SQR	Take the square root of the y-values of a curve.
STRESS	Converts a stress / strain curve between True and Engineering Stress /Strain.
SUB (y)	Subtract the y axis value (or constant) of the second curve from the first curve. If two curves are being subtracted they must have identical x-axis values. If not, the resultant curve is generated by considering every x-coordinate on both curves and by interpolating the other curve the other curve as needed. Any duplicate points as well as points outside the range where the input curves overlap are culled as needed.
SUB (x)	Subtract the x axis value (or constant) of the second curve from the first curve. If two curves are being subtracted they must have identical y-axis values. If not, the nth x-value from the second curve is simply subtracted from the corresponding x-value on the first curve and the y-value from the first curve gets used by the resultant as is.
SUM	Calculates the sum of a group of curves. This "sums" up the y-axis values of a group of curves, and maps the result onto the x-axis of the first curve.
TRA	Translate a curve with respect to the x and y axes. The user is prompted for the x and y values.
VEC	Calculate the vector magnitude from three input curves.
VEC(2D)	Calculate the vector magnitude from two input curves.
WINDOW	This function is typically used to modify a curve before carrying out an FFT on it. The y-axis values for each of the input curves is multiplied by a factor between 0 and 1. Three different window shapes are available. The Store Window Curve option can be used to output the multiplying factors to a separate curve if required.
ZERO	Translate a curve so that the first data point is moved to (0,0). By default this option will translate the curve in both X and Y, alternatively the curve can be translated in X only or Y only.
dB	Converts a curve to dB. f(x) = 20log(y/ref)
dBA	Converts a curve from dB to dBA by applying "A" weighting factors to the curve values. Narrow band A weighting values are calculated using a formula. 1/3 Octave A weighting values are calculated from a lookup table.
Octave	Converts a curve from narrow band to either Octave bands or 1/3 rd Octave bands. The input curve can either be a curve that has already been converted to dB or it can be an unconverted "linear" curve. The output curve can also be generated using either Mean values or RMS values.
Regres	Fits data with either a linear, polynomial (degree 1-4), logarithmic or exponential regression curve, using least squares.
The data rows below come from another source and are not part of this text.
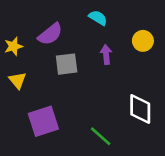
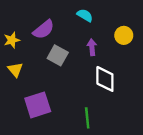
gray square: (67, 64) -> (58, 55), turned 36
white diamond: (140, 109) -> (105, 79), moved
green line: (101, 136) -> (87, 118), turned 42

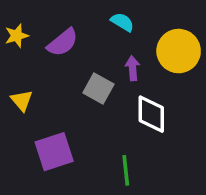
yellow circle: (124, 35) -> (179, 51), size x1.6
yellow star: (12, 40) -> (17, 36), moved
gray square: (58, 55) -> (98, 89), moved

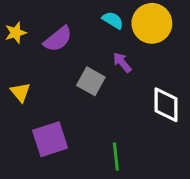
yellow circle: (179, 51) -> (152, 23), moved
purple arrow: (133, 68) -> (122, 62), turned -35
white diamond: (151, 114) -> (166, 105), moved

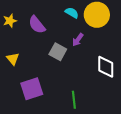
purple semicircle: (58, 39) -> (37, 25), turned 90
purple arrow: (122, 62) -> (78, 40), turned -104

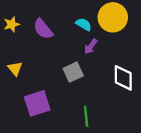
cyan semicircle: (72, 13) -> (84, 24), moved
gray square: (58, 52) -> (73, 72), moved, turned 36

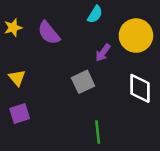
yellow circle: (113, 17) -> (136, 36), moved
cyan semicircle: (84, 24) -> (95, 14), moved, turned 91
purple square: (37, 103) -> (20, 113), moved, size x0.7

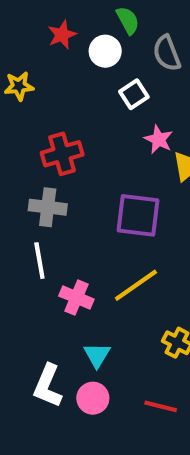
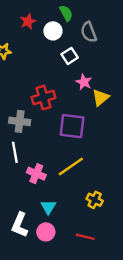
red cross: (62, 154) -> (43, 98), moved

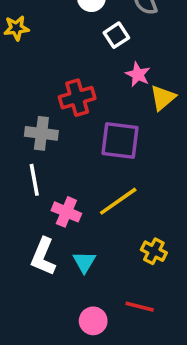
white L-shape: (20, 225) -> (43, 257), moved
pink circle: (46, 232) -> (93, 321), moved

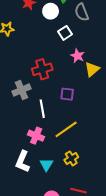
gray cross: (41, 133) -> (21, 90), turned -30
purple square: (120, 141) -> (67, 94), size x0.6
white line: (34, 180) -> (42, 109), moved
yellow cross: (154, 251) -> (71, 158), moved, turned 32

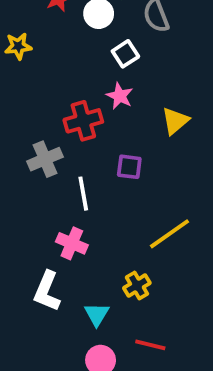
pink star: (78, 56) -> (120, 96), moved
yellow line: (66, 129) -> (169, 234), moved
cyan triangle: (46, 165) -> (97, 314), moved

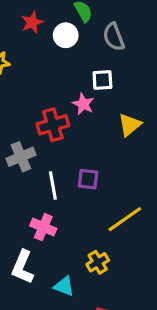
white square: (125, 54) -> (102, 80), moved, turned 30
purple square: (129, 167) -> (88, 179), moved
cyan triangle: (97, 314) -> (64, 286), turned -40

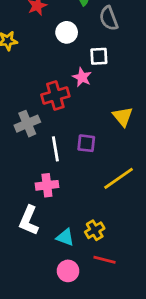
white circle: (66, 35) -> (67, 32), moved
yellow triangle: (130, 125) -> (123, 117), moved, turned -30
pink cross: (43, 227) -> (47, 185), turned -30
yellow cross: (98, 262) -> (95, 230), moved

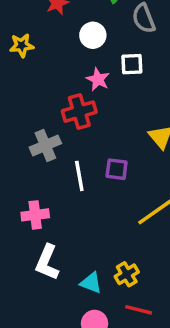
pink star: (82, 77) -> (98, 79), moved
pink cross: (47, 185) -> (35, 215), moved

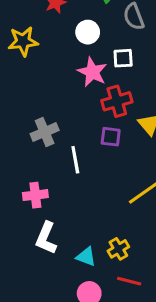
yellow star: (22, 45) -> (23, 41), size x1.4
pink star: (98, 79) -> (92, 72), size x1.4
red cross: (79, 112) -> (117, 101), moved
purple square: (117, 169) -> (111, 137), moved

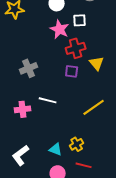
white line: (75, 160) -> (48, 100), moved, turned -66
white L-shape: (46, 238) -> (21, 155), moved, turned 30

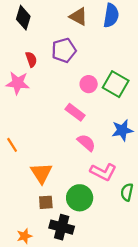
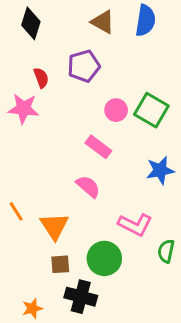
pink semicircle: (86, 143) -> (88, 186), moved
orange line: (12, 145) -> (16, 211), moved

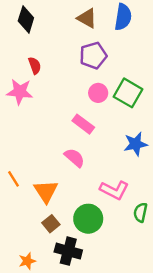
purple pentagon: (84, 66) -> (93, 56), moved
brown square: (60, 264) -> (51, 224), turned -35

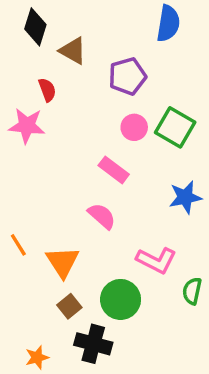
brown triangle: (87, 18) -> (73, 51), moved

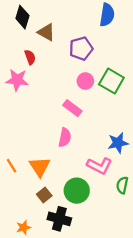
blue star: (185, 197) -> (118, 143), moved
pink semicircle: (102, 216) -> (65, 137), turned 60
orange line: (18, 245) -> (12, 166), moved

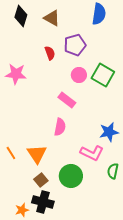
brown triangle: (46, 32) -> (52, 18), moved
red semicircle: (30, 57) -> (50, 53), moved
black cross: (59, 219) -> (43, 202), moved

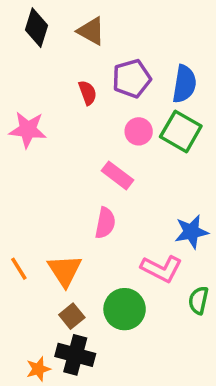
blue semicircle: (99, 14) -> (184, 84), moved

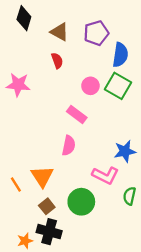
brown triangle: (91, 31) -> (59, 32), moved
purple pentagon: (132, 79) -> (96, 33), moved
orange line: (19, 269) -> (16, 185), moved

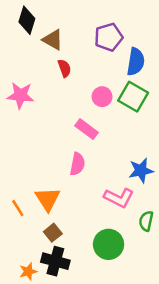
brown triangle: (59, 32) -> (53, 40), moved
green circle: (81, 202) -> (109, 244), moved

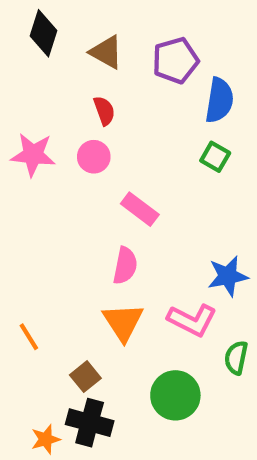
brown triangle: (53, 40) -> (106, 52), moved
pink circle: (102, 97) -> (94, 157), moved
green square: (133, 97) -> (215, 157), size x0.6
orange triangle: (48, 199) -> (123, 322), moved

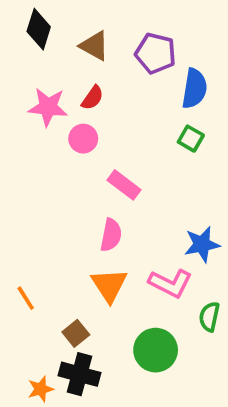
purple pentagon: (175, 60) -> (156, 53), turned 30
red semicircle: (104, 111) -> (92, 98), turned 55
pink star: (33, 155) -> (48, 107), moved

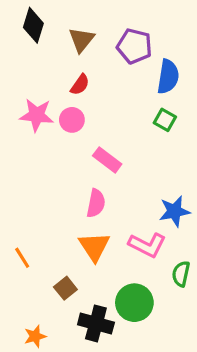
brown triangle: (94, 46) -> (82, 40), turned 40
pink star: (48, 107) -> (37, 115), moved
black cross: (79, 374) -> (96, 323), moved

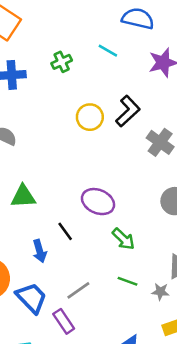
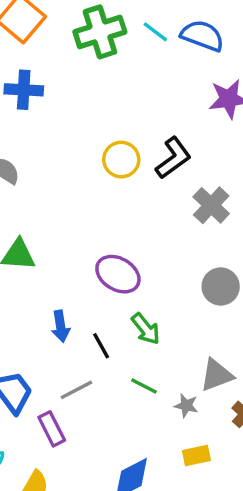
cyan line: (108, 51) -> (155, 32), moved
green cross: (62, 62) -> (100, 32), moved, size x1.8
black line: (65, 231) -> (101, 346), moved
blue arrow: (40, 251) -> (61, 326), moved

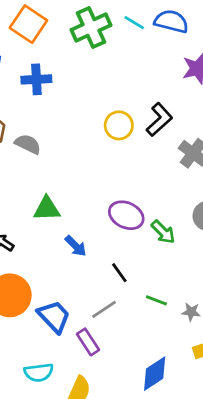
blue arrow: (61, 326) -> (76, 246), moved, turned -30
green arrow: (146, 329) -> (163, 232), moved

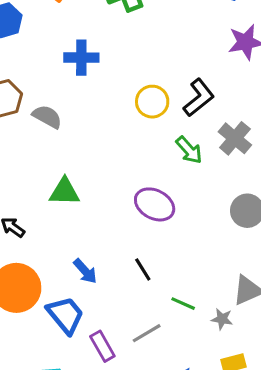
blue cross: (36, 79) -> (81, 58), moved
green arrow: (163, 232) -> (189, 150), moved
blue arrow: (76, 246) -> (85, 271), moved
gray line: (104, 309) -> (147, 333), moved

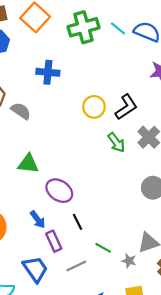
purple ellipse: (155, 204) -> (59, 191), moved
blue trapezoid: (65, 315) -> (35, 269), moved
purple rectangle: (102, 346) -> (54, 241), moved

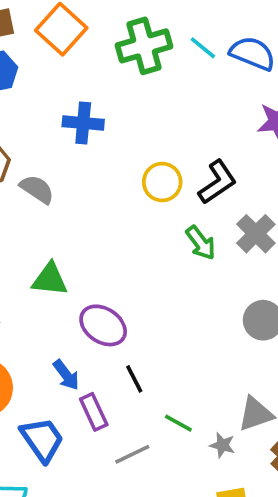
blue trapezoid: (35, 269) -> (42, 439), moved

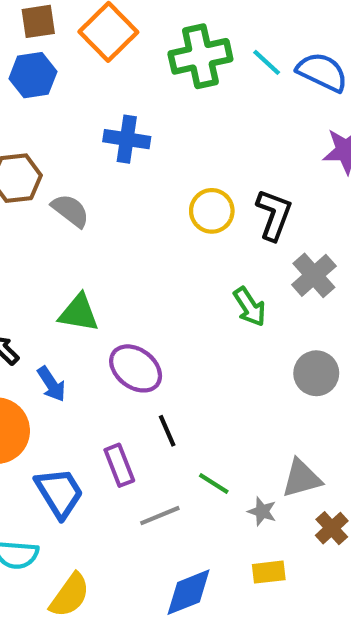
black L-shape: (217, 182) -> (274, 215), turned -39
green arrow: (201, 243) -> (250, 307), moved
blue arrow: (66, 375) -> (51, 384), moved

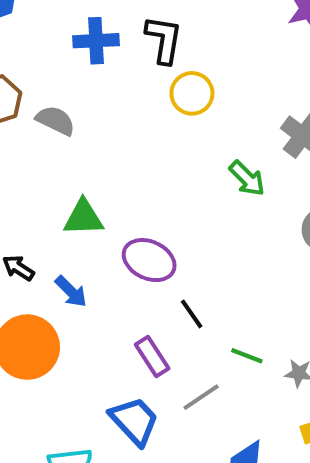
black L-shape: (274, 215) -> (164, 40), moved
blue trapezoid: (59, 493) -> (134, 421), moved

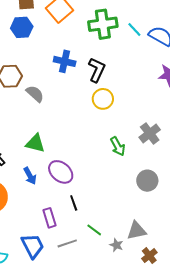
blue arrow: (71, 292) -> (30, 176), moved

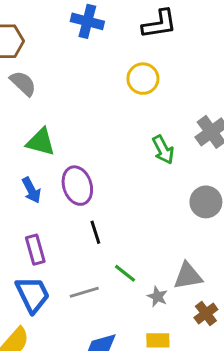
black L-shape: (97, 70) -> (159, 24), moved, turned 55
gray semicircle: (35, 94) -> (23, 83), moved
purple ellipse: (61, 172) -> (77, 186), turned 30
purple rectangle: (49, 218) -> (35, 250), moved

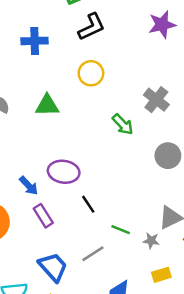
green triangle: (41, 142) -> (47, 105), moved
purple ellipse: (77, 186) -> (64, 172), turned -48
purple rectangle: (35, 250) -> (43, 216), moved

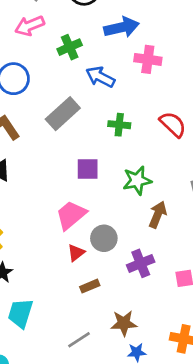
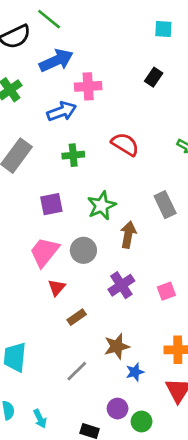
blue arrow: (100, 77) -> (62, 111), moved, turned 144
gray circle: (104, 238) -> (83, 250), moved

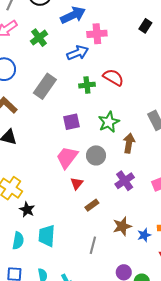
red semicircle: (125, 144) -> (113, 77), moved
gray line: (77, 371) -> (93, 245), turned -30
blue star: (135, 372) -> (144, 235), moved

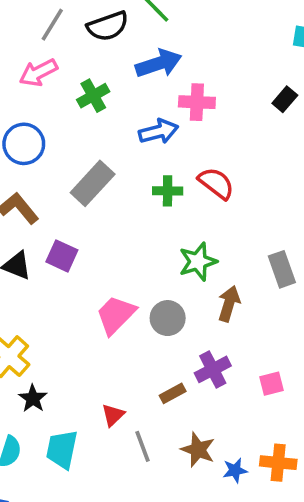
purple square: (72, 122) -> (62, 256), moved, turned 30
red triangle: (77, 184) -> (113, 415), moved
brown rectangle: (92, 205) -> (173, 393), moved
brown star: (122, 226) -> (198, 450), turned 30
gray line: (93, 245) -> (143, 446), moved, turned -42

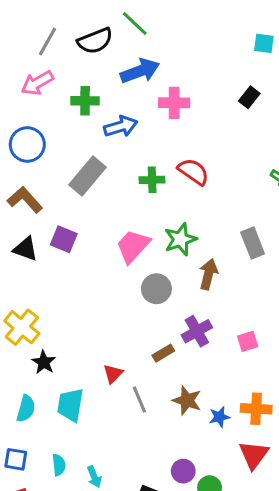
green cross: (93, 96) -> (85, 101), turned 32
blue arrow: (158, 132) -> (121, 126), moved
pink trapezoid: (116, 315) -> (133, 246), moved

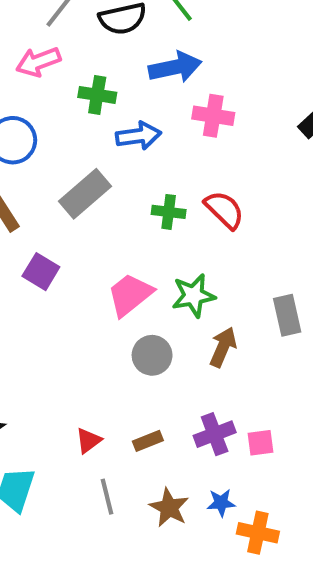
purple cross: (197, 331) -> (215, 434), moved
red triangle: (113, 374) -> (88, 441), moved
blue star: (219, 417) -> (221, 503), moved

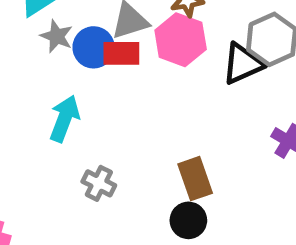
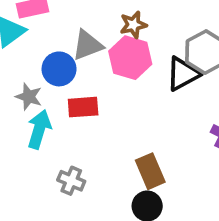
gray star: (57, 36) -> (29, 97), moved
red rectangle: (121, 53) -> (83, 107), moved

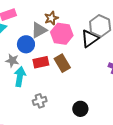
brown star: (133, 25) -> (51, 18), moved
brown rectangle: (150, 171) -> (62, 63), moved
gray cross: (71, 181) -> (40, 101), turned -32

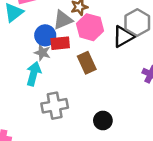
gray star: (12, 61) -> (42, 53), moved
red rectangle: (41, 62) -> (60, 43), moved
gray cross: (40, 101) -> (55, 106), size x1.5

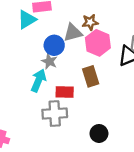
red rectangle: (60, 43) -> (65, 92), moved

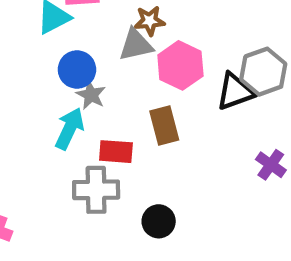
brown star: (90, 22) -> (150, 21), moved
blue circle: (54, 45) -> (77, 70), moved
black circle: (99, 133) -> (159, 221), moved

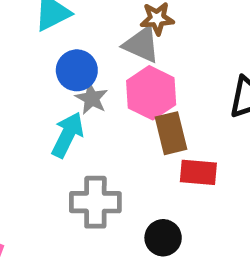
gray triangle: (136, 45) -> (142, 44), turned 36
pink hexagon: (180, 65) -> (151, 93), moved
red rectangle: (116, 152) -> (198, 172), moved

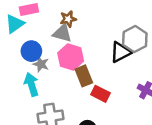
cyan arrow: (68, 135) -> (31, 84), turned -35
red rectangle: (198, 172) -> (100, 94), turned 30

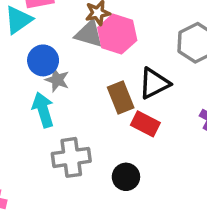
black triangle: (121, 52) -> (154, 83), moved
pink hexagon: (71, 57) -> (117, 34), moved

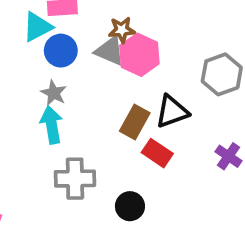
blue circle: (43, 60) -> (61, 51), moved
gray star: (57, 80) -> (54, 93), moved
brown rectangle: (121, 97) -> (135, 122), turned 44

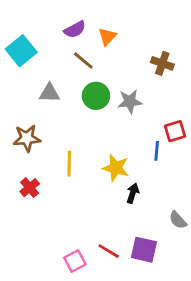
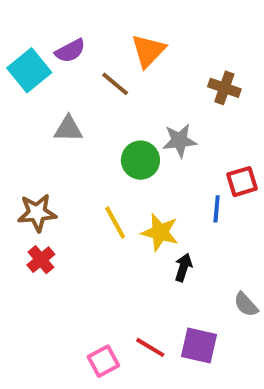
purple semicircle: (75, 30) -> (70, 51), moved
orange triangle: (107, 37) -> (148, 51), size x1.4
green circle: (96, 96) -> (140, 160), moved
brown star: (27, 138) -> (37, 213), moved
yellow line: (69, 164) -> (115, 223), moved, turned -30

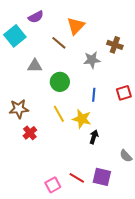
purple semicircle: (70, 51) -> (36, 17), moved
gray star: (180, 141) -> (92, 60), moved
green circle: (140, 160) -> (60, 82), moved
blue line: (217, 209) -> (94, 95), moved
red cross: (41, 260) -> (30, 133), moved

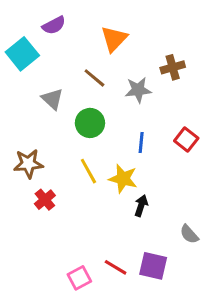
brown line: (59, 43) -> (94, 78), moved
brown cross: (115, 45) -> (173, 67), turned -35
gray triangle: (35, 66) -> (52, 99), turned 42
red square: (124, 93) -> (186, 140), turned -35

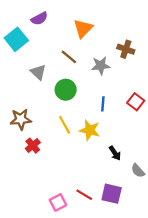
brown cross: (173, 67) -> (126, 49), turned 35
black arrow: (141, 206) -> (115, 153), moved, turned 128

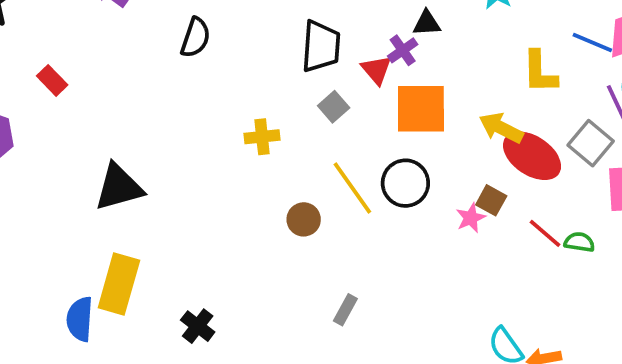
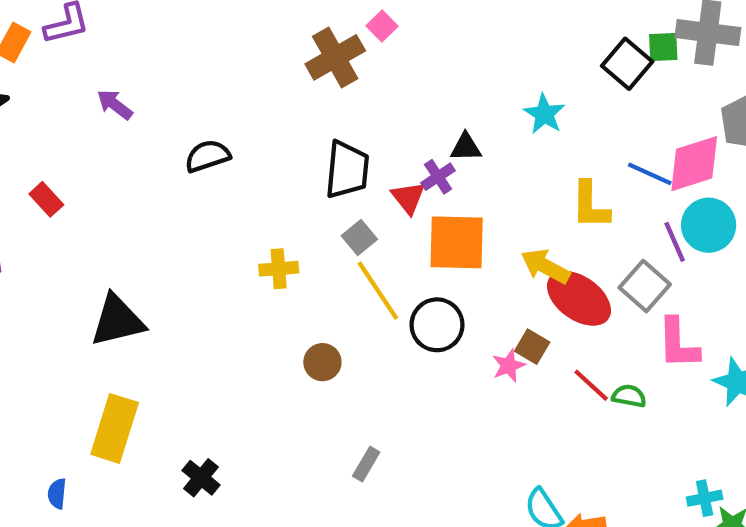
black semicircle: (195, 38) -> (207, 156), turned -129
yellow line: (352, 188) -> (378, 291), moved
blue semicircle: (80, 319) -> (57, 494), moved, size x0.6

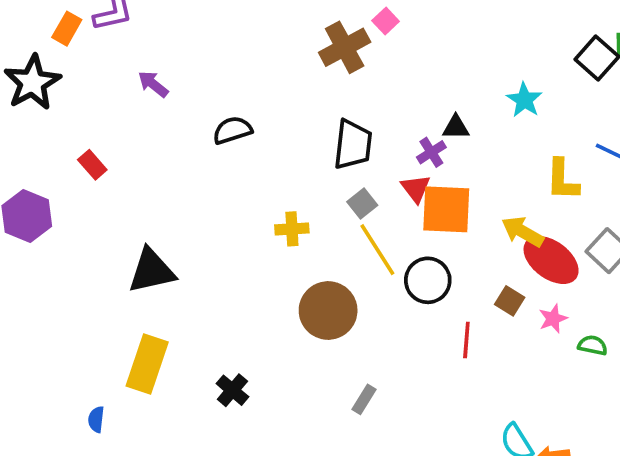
red triangle: (408, 198) -> (416, 188), moved
brown circle: (322, 362) -> (328, 310), size x1.8
pink star: (509, 366) -> (553, 319), moved
red line: (591, 385) -> (466, 340), moved, turned 51
black cross: (201, 478) -> (232, 390), moved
The equation of the regression curve, as well as the value of Pearson's correlation coefficient, R2, can be found by right-clicking the output curve and selecting properties. The value of R2 gives a measure of the goodness of fit of the regression curve, with a value close to 1 corresponding to a good fit. In the case of linear regression, the standard deviation of the gradient, intercept and y values are also provided in the properties pop-up accessed through right-clicking the curve. Additionally, 95% confidence and prediction bands can be displayed around the linear regression curve by selecting Properties in the top-right Tools panel, then selecting All Curves and ticking Show CBands next to the output regression curve. The confidence band, which is the inner of the two bands, gives a 95% confidence interval at each x value for the best value of y. The prediction band gives a 95% confidence interval at each x value for predicting a new value of y.